Btw. I am basically trying to implement this and obtain what they call spatially weighted multi-channel signals and calculate the SNR: https://iopscience.iop.org/article/10.1088/1741-2552/aa550d/meta
Thanks for all your feedback! I’ll continue playing around with the sklearn
Luna
Hi Luna,
I have some code for CCA on epochs. Its not pretty but it works, I can post an example function if you want, I’d have to just dig it out.
Hi,
That would be awesome!! Thanks
This is the function that I found:
import numpy as np
from scipy.stats import spearmanr
from sklearn.base import clone
from sklearn.cross_decomposition import CCA
from sklearn.preprocessing import StandardScaler
from sklearn.model_selection import StratifiedKFold
from sklearn.pipeline import make_pipeline
def clf_across_time_n_fold(X=None, y=None, epochs=None, clf=None, n_folds=6,
return_clf=False, times_idx=None, stratify=None):
'''Perform cross-decomposition for multiple time steps.
Parameters
----------
X : 3d array | None
epochs x channels x samples matrix of data.
y : 2d array | None
epochs x 1 array of data.
epochs : mne.Epochs | None
Epochs data, use instead of X.
clf : sklearn classifier | None
Classifier to use, Canonical Correlation by default.
n_folds : int
The number of folds in StratifiedKFold cross-validation.
return_clf : bool
Whether to aggregate and return classifiers in a numpy object array of
folds x samples.
times_idx : list-like of int | None
Time indices to use. If None all time points are used.
stratify : numpy array | None
When stratification should be performed with respect to the other variable,
not `y`.
Returns
-------
all_r : numpy array
Folds x samples array of Spearman correlation coefficients on the test
data.
clf : numpy array
If ``return_clf=True``: folds x samples numpy object array with
classifiers.
'''
# prepare pipeline and k-fold
if clf is None:
clf = CCA(n_components=1)
# get data from epochs or arrays
if epochs is not None:
n_times = epochs._data.shape[-1]
all_X = epochs._data.copy()
Y = epochs.metadata.step.values
else:
# make sure X and y are present and correct shape
assert X is not None
assert y is not None
assert X.ndim == 3
all_X = X
Y = y
n_times = all_X.shape[-1]
if times_idx is None:
times_idx = range(n_times)
else:
n_times = len(times_idx)
stratify = Y if stratify is None else stratify
pipeline = make_pipeline(StandardScaler(), clf)
kfold = StratifiedKFold(n_splits=n_folds, random_state=23)
X = all_X[:, :, 0]
all_r = np.zeros((n_folds, n_times))
if return_clf:
clfs = np.empty((n_folds, n_times), dtype='object')

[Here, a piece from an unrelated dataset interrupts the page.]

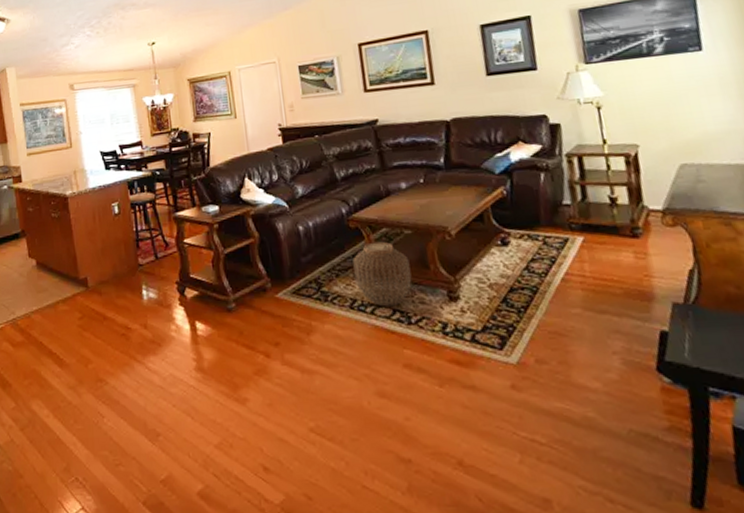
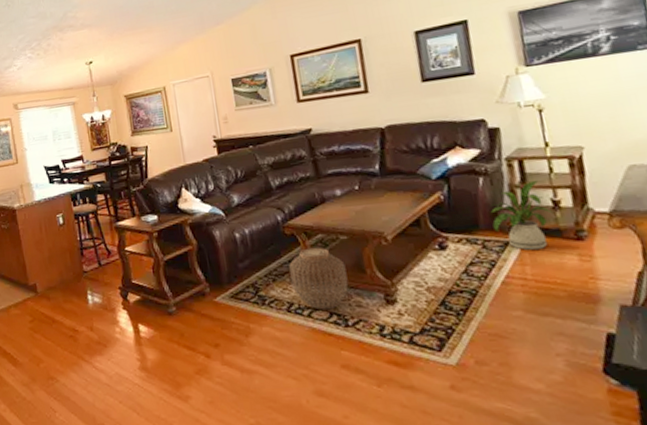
house plant: none [552,178,611,247] -> present [491,181,554,250]

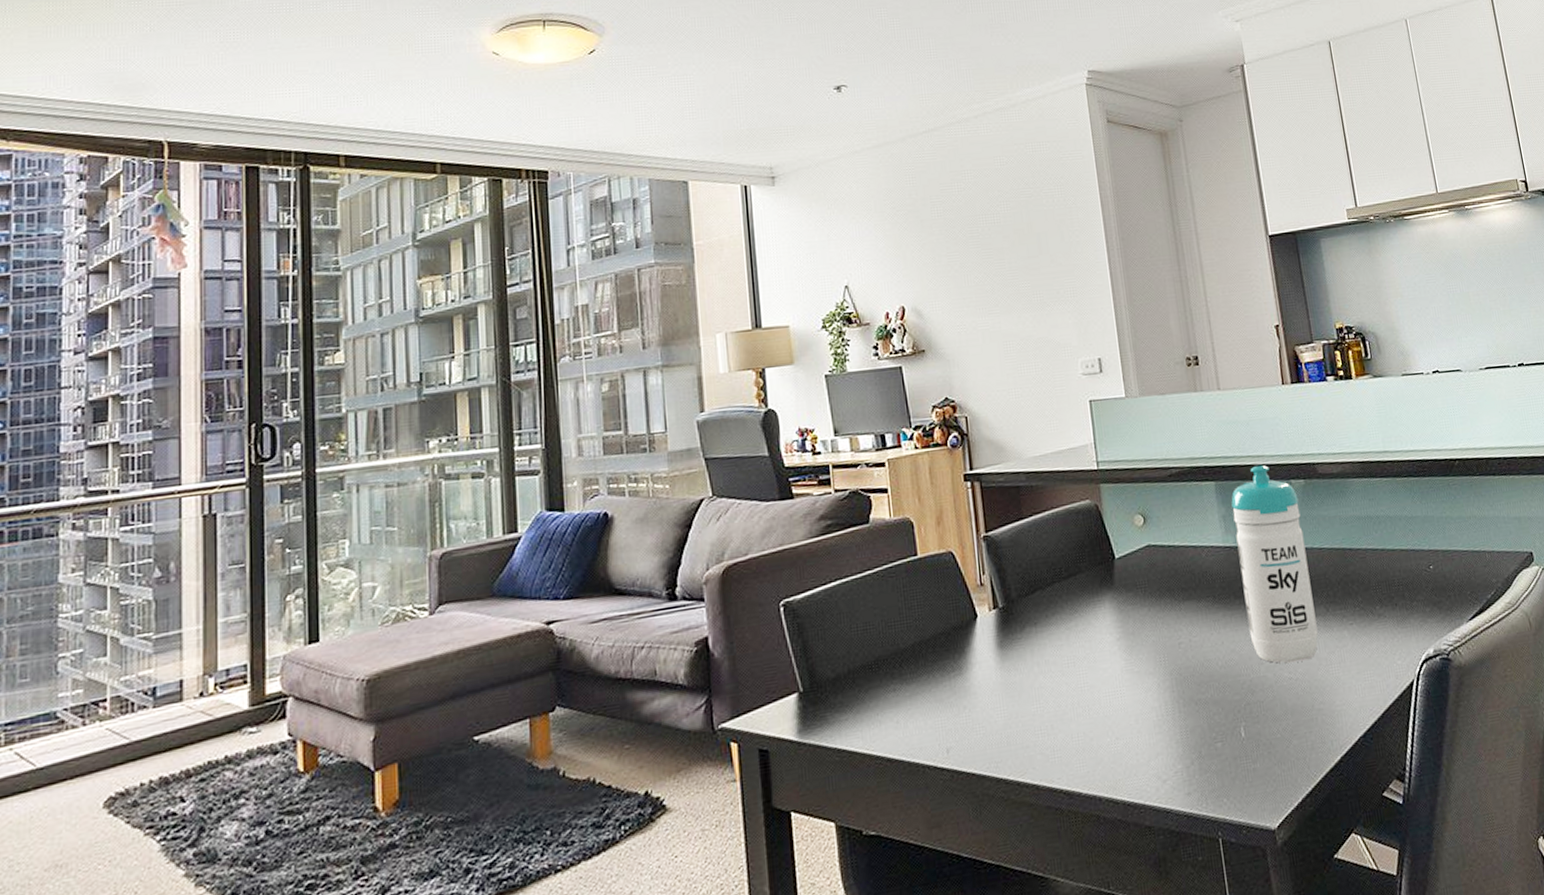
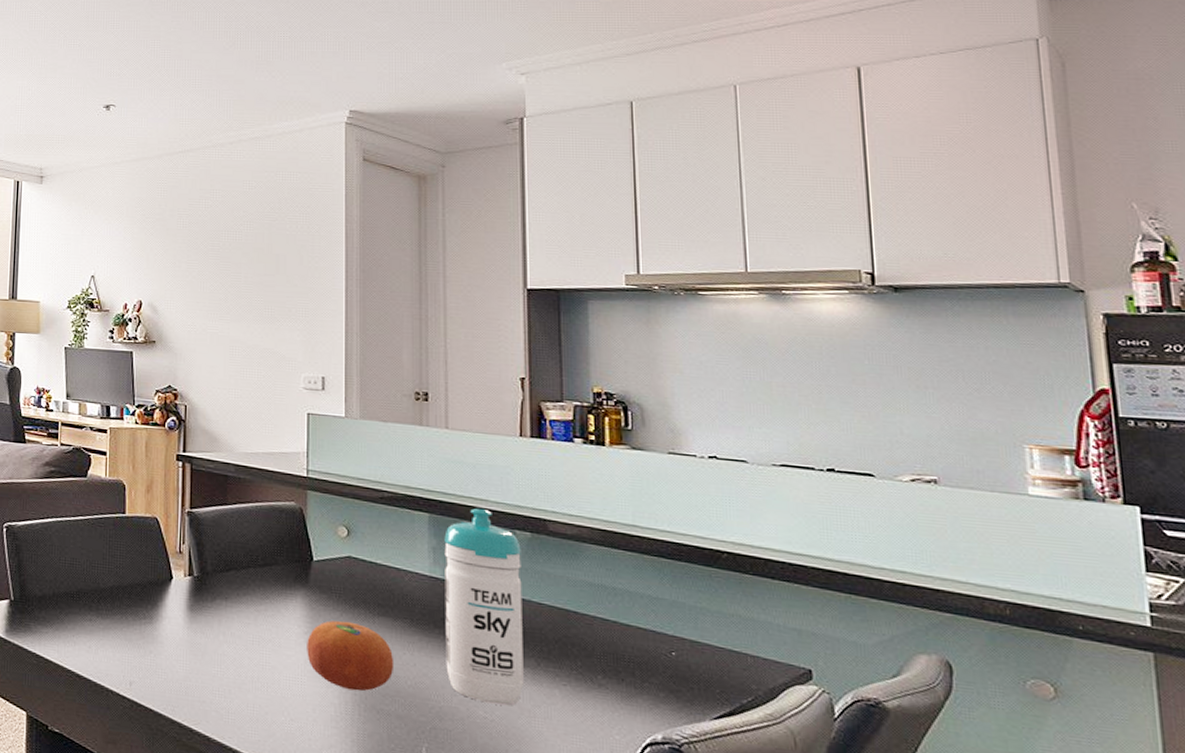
fruit: none [1120,614,1205,689] -> present [307,620,395,691]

# loop through folds and timepoints
for fold_idx, (train_idx, test_idx) in enumerate(kfold.split(X, stratify)):
for idx, t_idx in enumerate(times_idx):
X = all_X[:, :, t_idx]
# fit
this_pipeline = clone(pipeline)
this_pipeline.fit(X[train_idx, :, t_idx], Y[train_idx])
# test
X_test_r = this_pipeline.transform(X[test_idx, :, t_idx])
r_tst, p_tst = spearmanr(Y[test_idx], X_test_r[:, 0])
# aggregate
all_r[fold_idx, idx] = r_tst
if return_clf:
clfs[fold_idx, idx] = this_pipeline
print('*', end='')
# return depending on return_clf
if return_clf:
return all_r, clfs
else:
return all_r
beware that when using epochs
the function assumes you want to correlate the signal with epochs.metadata.step
, so you can just use X
and y
as input. You can extract the relevant data from epochs via epochs.get_data()
.
The function could also be simplified by using mne’s SlidingEstimator
- I just chose the lazy approach at the time of writing.